* [DATA SUPPLIED]
--- START ---

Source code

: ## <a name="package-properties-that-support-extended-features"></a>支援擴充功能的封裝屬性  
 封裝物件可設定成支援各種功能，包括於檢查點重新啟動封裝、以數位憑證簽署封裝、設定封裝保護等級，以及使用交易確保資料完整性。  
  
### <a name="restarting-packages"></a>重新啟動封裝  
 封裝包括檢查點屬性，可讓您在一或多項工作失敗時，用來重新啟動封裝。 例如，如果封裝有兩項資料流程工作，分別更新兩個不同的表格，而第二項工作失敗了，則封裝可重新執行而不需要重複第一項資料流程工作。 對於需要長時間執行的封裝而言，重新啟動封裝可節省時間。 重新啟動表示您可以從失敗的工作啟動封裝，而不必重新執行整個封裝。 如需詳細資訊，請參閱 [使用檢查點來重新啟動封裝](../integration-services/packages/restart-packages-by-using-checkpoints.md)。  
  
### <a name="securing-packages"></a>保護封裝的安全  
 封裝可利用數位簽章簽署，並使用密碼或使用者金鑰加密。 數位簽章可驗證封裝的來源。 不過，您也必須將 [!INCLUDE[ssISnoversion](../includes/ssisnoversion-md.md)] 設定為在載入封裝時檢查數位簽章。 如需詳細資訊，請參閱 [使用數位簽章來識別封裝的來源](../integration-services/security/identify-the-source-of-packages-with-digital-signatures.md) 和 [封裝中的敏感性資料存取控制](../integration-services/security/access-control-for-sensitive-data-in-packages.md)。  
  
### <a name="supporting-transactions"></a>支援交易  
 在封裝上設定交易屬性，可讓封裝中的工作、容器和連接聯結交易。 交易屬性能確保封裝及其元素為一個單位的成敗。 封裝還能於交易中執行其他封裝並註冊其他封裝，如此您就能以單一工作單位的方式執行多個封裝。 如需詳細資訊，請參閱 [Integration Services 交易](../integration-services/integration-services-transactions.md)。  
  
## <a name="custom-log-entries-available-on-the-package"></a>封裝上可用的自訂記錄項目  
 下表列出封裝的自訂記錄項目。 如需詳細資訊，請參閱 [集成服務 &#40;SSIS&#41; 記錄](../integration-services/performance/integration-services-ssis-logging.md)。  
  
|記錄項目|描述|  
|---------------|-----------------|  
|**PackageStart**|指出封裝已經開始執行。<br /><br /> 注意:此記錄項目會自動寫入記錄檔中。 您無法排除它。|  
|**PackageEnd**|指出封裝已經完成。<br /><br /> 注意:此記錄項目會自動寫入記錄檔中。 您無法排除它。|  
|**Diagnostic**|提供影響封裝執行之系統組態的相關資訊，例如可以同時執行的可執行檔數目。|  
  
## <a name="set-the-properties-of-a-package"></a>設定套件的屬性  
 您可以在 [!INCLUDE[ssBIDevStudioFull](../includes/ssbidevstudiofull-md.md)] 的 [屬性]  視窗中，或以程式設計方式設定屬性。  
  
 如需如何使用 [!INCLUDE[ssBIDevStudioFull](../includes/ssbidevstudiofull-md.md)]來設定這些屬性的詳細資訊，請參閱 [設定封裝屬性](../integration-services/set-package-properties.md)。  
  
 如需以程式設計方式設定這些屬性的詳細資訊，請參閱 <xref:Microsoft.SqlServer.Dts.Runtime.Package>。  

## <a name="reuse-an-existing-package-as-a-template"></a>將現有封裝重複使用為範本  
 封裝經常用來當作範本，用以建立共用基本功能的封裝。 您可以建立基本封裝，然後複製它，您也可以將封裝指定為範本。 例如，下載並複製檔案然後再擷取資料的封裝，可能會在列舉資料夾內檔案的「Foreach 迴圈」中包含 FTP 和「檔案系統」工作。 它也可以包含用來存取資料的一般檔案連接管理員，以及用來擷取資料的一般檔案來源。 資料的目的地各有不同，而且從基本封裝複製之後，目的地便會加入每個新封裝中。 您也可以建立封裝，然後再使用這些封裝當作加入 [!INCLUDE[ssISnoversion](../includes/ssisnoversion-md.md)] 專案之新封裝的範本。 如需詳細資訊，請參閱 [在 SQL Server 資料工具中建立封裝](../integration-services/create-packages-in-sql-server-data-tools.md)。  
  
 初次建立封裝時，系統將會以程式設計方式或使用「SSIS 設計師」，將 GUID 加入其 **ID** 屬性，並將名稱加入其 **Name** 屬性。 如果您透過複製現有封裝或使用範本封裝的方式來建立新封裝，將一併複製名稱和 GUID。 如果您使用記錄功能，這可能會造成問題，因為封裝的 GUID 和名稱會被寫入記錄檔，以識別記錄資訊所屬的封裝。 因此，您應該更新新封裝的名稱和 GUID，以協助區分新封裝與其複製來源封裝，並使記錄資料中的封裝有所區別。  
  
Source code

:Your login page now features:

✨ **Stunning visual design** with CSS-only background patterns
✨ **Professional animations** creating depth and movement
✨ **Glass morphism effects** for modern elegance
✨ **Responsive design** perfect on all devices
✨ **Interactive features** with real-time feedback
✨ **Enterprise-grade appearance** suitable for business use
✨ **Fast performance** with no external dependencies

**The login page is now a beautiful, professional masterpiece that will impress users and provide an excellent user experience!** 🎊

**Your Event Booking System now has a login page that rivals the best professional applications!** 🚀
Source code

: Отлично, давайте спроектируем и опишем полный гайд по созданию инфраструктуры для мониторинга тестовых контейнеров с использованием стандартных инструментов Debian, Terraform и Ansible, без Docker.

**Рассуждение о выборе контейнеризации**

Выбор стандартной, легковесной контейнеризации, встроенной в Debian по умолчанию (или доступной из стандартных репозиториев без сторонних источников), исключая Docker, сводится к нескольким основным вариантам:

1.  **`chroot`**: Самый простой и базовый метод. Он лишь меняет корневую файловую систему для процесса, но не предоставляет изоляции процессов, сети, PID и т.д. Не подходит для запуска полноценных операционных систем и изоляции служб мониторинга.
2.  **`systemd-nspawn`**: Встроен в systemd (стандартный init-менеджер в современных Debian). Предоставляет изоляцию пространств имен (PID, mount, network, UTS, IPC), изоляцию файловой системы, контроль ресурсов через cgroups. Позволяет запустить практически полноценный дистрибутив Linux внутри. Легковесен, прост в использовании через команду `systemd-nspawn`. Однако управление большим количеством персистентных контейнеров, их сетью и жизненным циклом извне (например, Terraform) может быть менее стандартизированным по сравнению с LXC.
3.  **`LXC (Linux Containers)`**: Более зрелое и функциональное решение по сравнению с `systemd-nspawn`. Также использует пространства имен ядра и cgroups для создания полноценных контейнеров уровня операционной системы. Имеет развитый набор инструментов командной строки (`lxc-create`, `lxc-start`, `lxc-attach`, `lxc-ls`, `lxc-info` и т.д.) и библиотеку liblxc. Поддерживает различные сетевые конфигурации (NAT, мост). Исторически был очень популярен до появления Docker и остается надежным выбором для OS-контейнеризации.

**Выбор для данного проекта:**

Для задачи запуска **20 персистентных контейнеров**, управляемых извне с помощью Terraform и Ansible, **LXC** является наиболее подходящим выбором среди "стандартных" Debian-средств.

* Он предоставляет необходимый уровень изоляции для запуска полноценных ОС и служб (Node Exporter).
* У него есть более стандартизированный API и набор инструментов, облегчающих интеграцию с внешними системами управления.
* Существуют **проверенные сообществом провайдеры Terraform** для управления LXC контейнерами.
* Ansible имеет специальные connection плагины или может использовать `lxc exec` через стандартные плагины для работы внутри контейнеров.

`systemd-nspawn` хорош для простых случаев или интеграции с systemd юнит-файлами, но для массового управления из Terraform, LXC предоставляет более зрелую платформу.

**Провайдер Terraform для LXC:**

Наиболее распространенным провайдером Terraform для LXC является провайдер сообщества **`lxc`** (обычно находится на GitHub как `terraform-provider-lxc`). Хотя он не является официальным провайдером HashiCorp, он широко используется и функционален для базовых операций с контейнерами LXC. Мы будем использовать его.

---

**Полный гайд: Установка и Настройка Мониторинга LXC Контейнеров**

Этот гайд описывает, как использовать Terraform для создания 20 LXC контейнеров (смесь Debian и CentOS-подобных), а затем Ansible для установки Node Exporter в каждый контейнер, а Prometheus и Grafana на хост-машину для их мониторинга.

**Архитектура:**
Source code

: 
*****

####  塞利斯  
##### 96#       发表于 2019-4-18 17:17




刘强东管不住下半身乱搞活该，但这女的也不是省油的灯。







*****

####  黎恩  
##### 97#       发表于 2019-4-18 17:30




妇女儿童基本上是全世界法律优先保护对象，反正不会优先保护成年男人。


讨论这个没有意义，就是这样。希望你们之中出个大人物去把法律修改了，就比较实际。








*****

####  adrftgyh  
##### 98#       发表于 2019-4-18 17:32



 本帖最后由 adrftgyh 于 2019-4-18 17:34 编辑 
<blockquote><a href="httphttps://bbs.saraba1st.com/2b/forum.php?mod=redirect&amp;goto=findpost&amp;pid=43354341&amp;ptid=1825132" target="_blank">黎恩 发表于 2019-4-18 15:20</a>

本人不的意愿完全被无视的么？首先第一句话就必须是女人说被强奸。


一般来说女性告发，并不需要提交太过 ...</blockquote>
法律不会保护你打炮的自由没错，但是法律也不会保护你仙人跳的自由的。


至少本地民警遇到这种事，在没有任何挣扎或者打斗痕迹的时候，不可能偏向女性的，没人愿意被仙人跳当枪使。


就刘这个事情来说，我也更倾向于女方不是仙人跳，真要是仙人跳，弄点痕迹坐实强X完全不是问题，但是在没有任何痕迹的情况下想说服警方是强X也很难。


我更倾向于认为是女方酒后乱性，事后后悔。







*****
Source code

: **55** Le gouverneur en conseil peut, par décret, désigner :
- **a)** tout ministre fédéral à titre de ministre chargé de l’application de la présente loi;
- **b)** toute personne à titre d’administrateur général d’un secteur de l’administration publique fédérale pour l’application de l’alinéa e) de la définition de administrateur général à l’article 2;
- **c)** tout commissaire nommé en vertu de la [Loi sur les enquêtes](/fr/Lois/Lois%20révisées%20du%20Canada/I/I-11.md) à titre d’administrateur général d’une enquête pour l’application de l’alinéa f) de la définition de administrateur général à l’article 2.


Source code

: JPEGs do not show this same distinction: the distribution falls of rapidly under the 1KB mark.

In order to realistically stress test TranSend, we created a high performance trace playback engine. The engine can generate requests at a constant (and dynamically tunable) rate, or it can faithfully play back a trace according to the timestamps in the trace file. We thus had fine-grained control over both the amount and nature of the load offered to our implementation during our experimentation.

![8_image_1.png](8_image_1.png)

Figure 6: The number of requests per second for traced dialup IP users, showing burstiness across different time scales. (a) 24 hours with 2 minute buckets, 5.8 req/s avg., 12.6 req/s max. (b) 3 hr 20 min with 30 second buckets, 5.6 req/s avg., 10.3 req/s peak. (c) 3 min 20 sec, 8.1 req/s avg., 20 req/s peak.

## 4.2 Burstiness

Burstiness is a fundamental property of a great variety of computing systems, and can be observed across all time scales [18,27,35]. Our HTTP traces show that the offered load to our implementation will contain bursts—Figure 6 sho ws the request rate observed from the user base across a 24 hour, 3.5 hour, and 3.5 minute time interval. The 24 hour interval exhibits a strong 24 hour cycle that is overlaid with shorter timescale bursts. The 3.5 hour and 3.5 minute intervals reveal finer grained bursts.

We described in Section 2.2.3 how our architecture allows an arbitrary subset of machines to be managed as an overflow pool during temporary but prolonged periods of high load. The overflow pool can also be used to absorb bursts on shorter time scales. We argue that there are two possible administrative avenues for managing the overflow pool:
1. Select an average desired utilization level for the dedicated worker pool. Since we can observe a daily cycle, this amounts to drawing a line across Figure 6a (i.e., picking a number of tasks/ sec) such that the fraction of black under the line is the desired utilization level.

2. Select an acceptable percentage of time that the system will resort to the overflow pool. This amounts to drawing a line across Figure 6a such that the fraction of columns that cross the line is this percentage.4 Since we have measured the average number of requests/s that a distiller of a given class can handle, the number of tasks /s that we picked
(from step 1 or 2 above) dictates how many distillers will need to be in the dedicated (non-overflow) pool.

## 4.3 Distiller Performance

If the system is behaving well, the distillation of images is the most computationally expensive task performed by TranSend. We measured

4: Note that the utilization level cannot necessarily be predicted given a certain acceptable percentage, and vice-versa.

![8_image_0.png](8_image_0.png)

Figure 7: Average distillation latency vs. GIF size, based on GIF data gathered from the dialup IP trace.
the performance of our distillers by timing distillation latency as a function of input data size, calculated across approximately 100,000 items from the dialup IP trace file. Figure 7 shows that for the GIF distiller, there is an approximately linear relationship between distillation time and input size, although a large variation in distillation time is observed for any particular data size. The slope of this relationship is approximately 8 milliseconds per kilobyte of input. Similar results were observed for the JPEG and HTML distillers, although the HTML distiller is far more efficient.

--- END ---

* [WHAT NEEDS TO BE DONE] Search the records for lines holding the word "служб", then copy each line you find.

* [RESPONSE TO THE EXERCISE]
1.  **`chroot`**: Самый простой и базовый метод. Он лишь меняет корневую файловую систему для процесса, но не предоставляет изоляции процессов, сети, PID и т.д. Не подходит для запуска полноценных операционных систем и изоляции служб мониторинга.
* Он предоставляет необходимый уровень изоляции для запуска полноценных ОС и служб (Node Exporter).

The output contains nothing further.